Sawyer, of Londonderry, N.H., served on active duty in the U.S. Air Force from 1980 to 1988, until just before the U.S. entered the first war in Iraq.
His father David Sawyer served as a B-29 bomber radio operator during World War II.
“I just always think it’s important to bring attention to what servicepeople and their families sacrificed,” Sawyer said.
The event’s activities will put a spotlight on the contributions of veterans, with an emphasis on World War II veterans, Wings executive producer Dennis St. Pierre has said. Plans call for a reenactment of a WWII encampment; and for area WWII veterans to share their stories.
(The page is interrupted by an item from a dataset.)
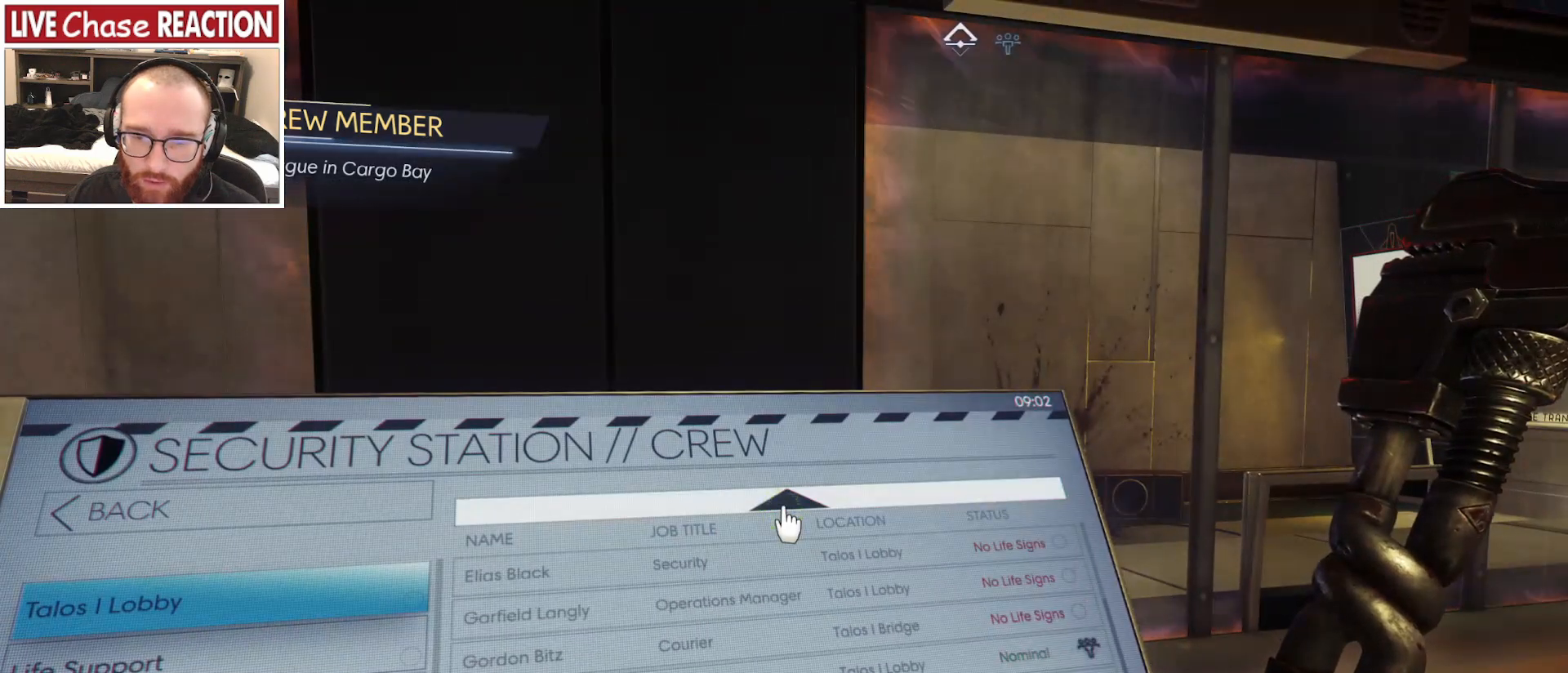
{"keys": [], "mouse": [], "events": []}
“I think it’s very timely and well-deserved,” Sawyer said about the event’s focus.
He plays trumpet for Compaq Big Band, the New England band set to perform at the Wings dance. The Friday night, August 8, dance is a fundraiser for Wings.
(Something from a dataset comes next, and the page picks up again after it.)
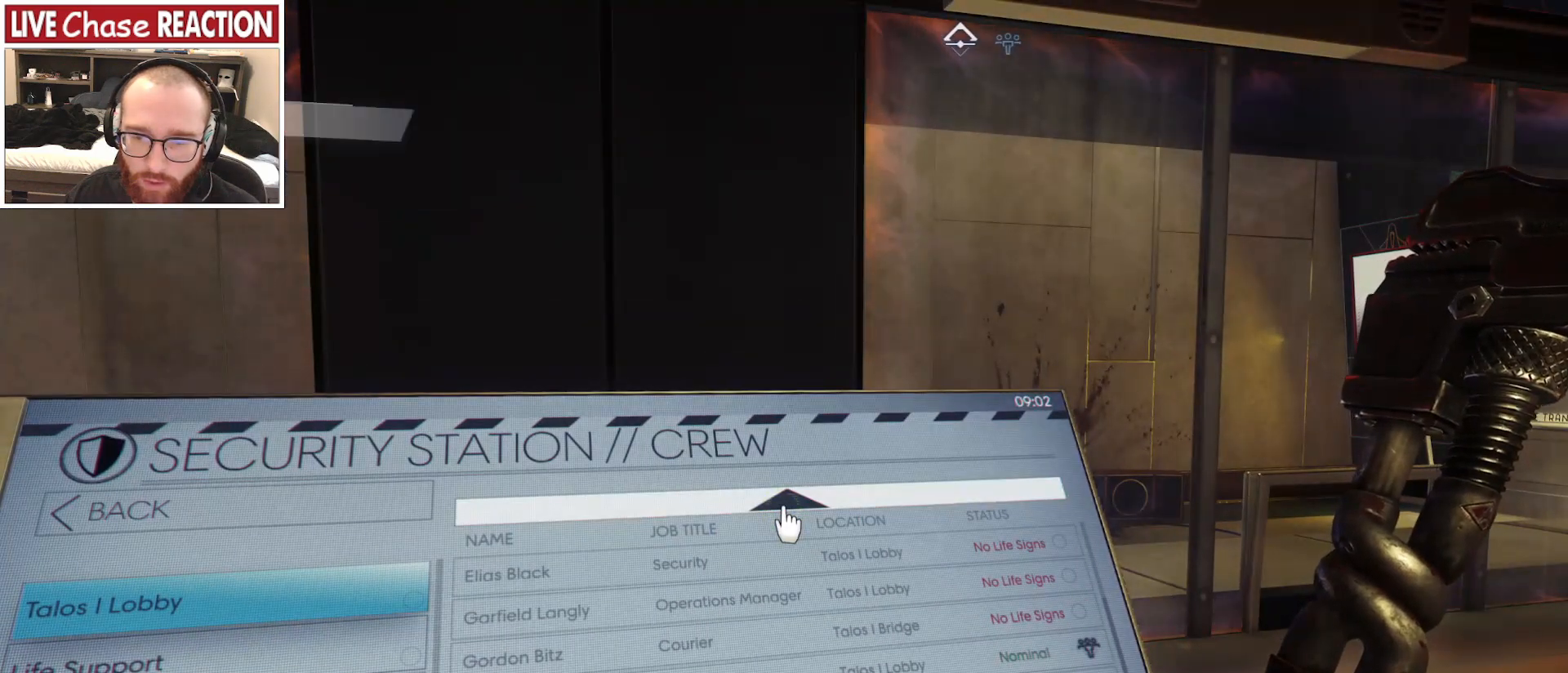
{"keys": [], "mouse": [], "events": []}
The Wiscasset appearance is a little farther north than the band would typically travel, but its director Al Soloky said St. Pierre is a good organizer and was promoting an event that will teach children and families about the greatest generation. “So it really didn’t take long to convince me it was worth it to ask everybody to go to Maine on a Friday night,” Soloky said.
He was looking forward to the chance to play for WWII veterans, while that’s still possible. “There are not going to be too many more opportunities to do something like that for the people who were actually there. Then we’ll be playing for people whose grandfathers were there.”
Big band’s golden age was in the 1930s and 1940s, when Tommy Dorsey and others were the Justin Biebers of their day, Soloky said. At one past Compaq performance, a World War veteran stopped and stood in front of the band. “He just stood (there) for the longest time, and you could tell that he had seen the real thing,” Soloky said.
At the Wings swing dance, the band will be performing 1930s and 1940s arrangements and some more modern arrangements of old tunes, Soloky said. “But it will all be recognizable as big band classics.”